Lease Extension and Enfranchisement Process
Most flats are owned leasehold and in turn most flat owners (with limited exceptions) will qualify for the right to compulsorily purchase a new longer lease. This is known as a “lease extension”. The new lease is for an additional 90 years on top of the current unexpired term, and reduces any existing ground rent to £nil.
Most flat owners (with limited exceptions) also have the right to compulsorily purchase the freehold of their building on a collective basis with a minimum of 50% of flat owners in the building. This is known as “enfranchisement”. Once the freehold is purchased then each participant in the process will normally receive a new 999-year lease at £nil ground rent, together with a share in the new freehold owning company.
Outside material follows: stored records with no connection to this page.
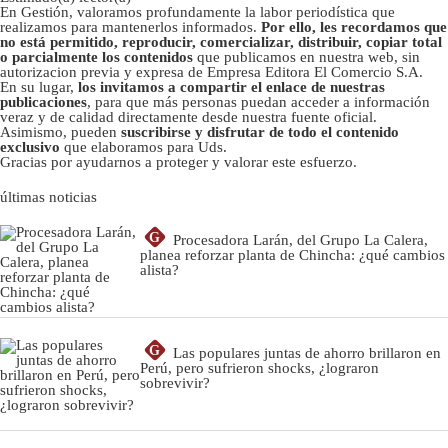
En Gestión, valoramos profundamente la labor periodística que
realizamos para mantenerlos informados.
Por ello, les recordamos que
no está permitido, reproducir, comercializar, distribuir, copiar total
o parcialmente los contenidos
que publicamos en nuestra web, sin
autorizacion previa y expresa de Empresa Editora El Comercio S.A.
En su lugar,
los invitamos a compartir el enlace de nuestras
publicaciones
, para que más personas puedan acceder a información
veraz y de calidad directamente desde nuestra fuente oficial.
Asimismo, pueden
suscribirse y disfrutar de todo el contenido
exclusivo
que elaboramos para Uds.
Gracias por ayudarnos a proteger y valorar este esfuerzo.
últimas noticias
G
Procesadora Larán, del Grupo La Calera,
planea reforzar planta de Chincha: ¿qué cambios
alista?
G
Las populares juntas de ahorro brillaron en
Perú, pero sufrieron shocks, ¿lograron
sobrevivir?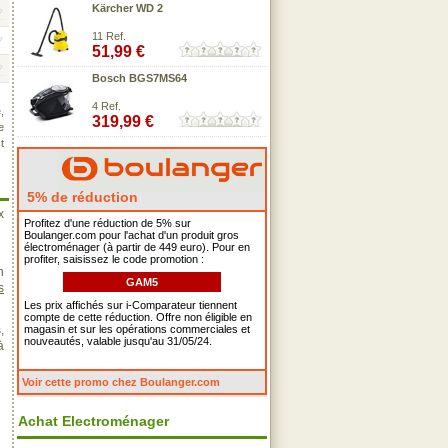
Kärcher WD 2
11 Ref.
51,99 €
Bosch BGS7MS64
4 Ref.
,
319,99 €
e
t
5% de réduction
x
Profitez d'une réduction de 5% sur
Boulanger.com pour l'achat d'un produit gros
électroménager (à partir de 449 euro). Pour en
profiter, saisissez le code promotion :
n
GAM5
s
Les prix affichés sur i-Comparateur tiennent
compte de cette réduction. Offre non éligible en
,
magasin et sur les opérations commerciales et
nouveautés, valable jusqu'au 31/05/24.
à
Voir cette promo chez Boulanger.com
Achat Electroménager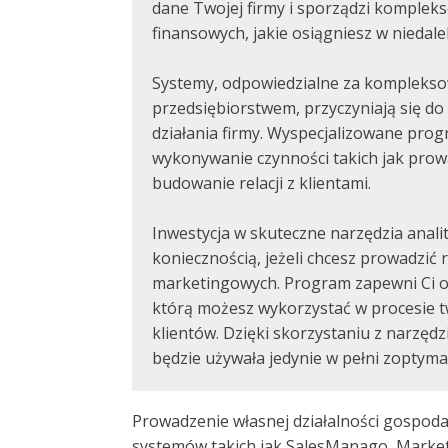
dane Twojej firmy i sporządzi komple
finansowych, jakie osiągniesz w niedalek
Systemy, odpowiedzialne za komplekso
przedsiębiorstwem, przyczyniają się d
działania firmy. Wyspecjalizowane prog
wykonywanie czynności takich jak prowa
budowanie relacji z klientami.
Inwestycja w skuteczne narzędzia anali
koniecznością, jeżeli chcesz prowadzić 
marketingowych. Program zapewni Ci o
którą możesz wykorzystać w procesie 
klientów. Dzięki skorzystaniu z narzędz
będzie używała jedynie w pełni zoptym
Prowadzenie własnej działalności gospoda
systemów takich jak SalesManago, Market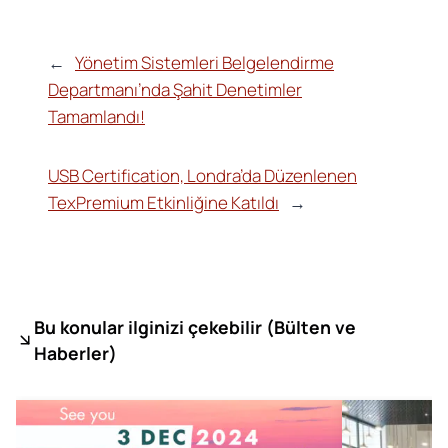
←
Yönetim Sistemleri Belgelendirme
Departmanı’nda Şahit Denetimler
Tamamlandı!
USB Certification, Londra’da Düzenlenen
TexPremium Etkinliğine Katıldı
→
Bu konular ilginizi çekebilir (
Bülten ve
Haberler)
The process of lease extension / enfranchisement typically follows five steps, which are summarised below. The whole process typically takes 6-9 months from start to finish, but can sometimes be quicker or slower.
You instruct us to provide valuation advice on the premium payable for either a lease extension or enfranchisement claim, together with initial offer sums and guidance on the other likely costs involved in the process (such as the freeholder’s legal and professional fees). This advice is reliable and straightforward, and we are always happy to answer any query that may arise. Our job is to handle the valuation side of the process.
You then instruct a specialist solicitor to formally start the process for the lease extension / enfranchisement. The solicitor will handle all of the legal side of the process and serve a Notice on the freeholder on your behalf.
The freeholder replies to your solicitor and serves a Counter Notice. Either a deal is agreed at that point or some negotiation is needed on the price. Negotiations normally resolve most disputes promptly at modest cost. We are able to handle the negotiations on your behalf should you instruct us to do so.
If such negotiation does not resolve any argument on the price, then this can be independently determined by a Tribunal. They can also resolve any legal argument that may arise. The requirement for Tribunal involvement is rare.
The new lease is paid for, the legal paperwork is completed by your solicitor and is then registered at the Land Registry.
Maunder Taylor has extensive experience in providing the initial valuation advice (step 1), undertaking negotiations on the price (step 3) and giving Expert Witness evidence at Tribunal hearings (step 4). Each year, our specialist team undertakes over 500 step 1 valuations and are involved in over 300 step 2 negotiations. We also regularly attend Tribunal hearings when they are needed, often for cases involving unusual disputed points or high-value issues, including some landmark decisions over the years. Our team are often consulted by other firms on complex matters due to our experience and expertise.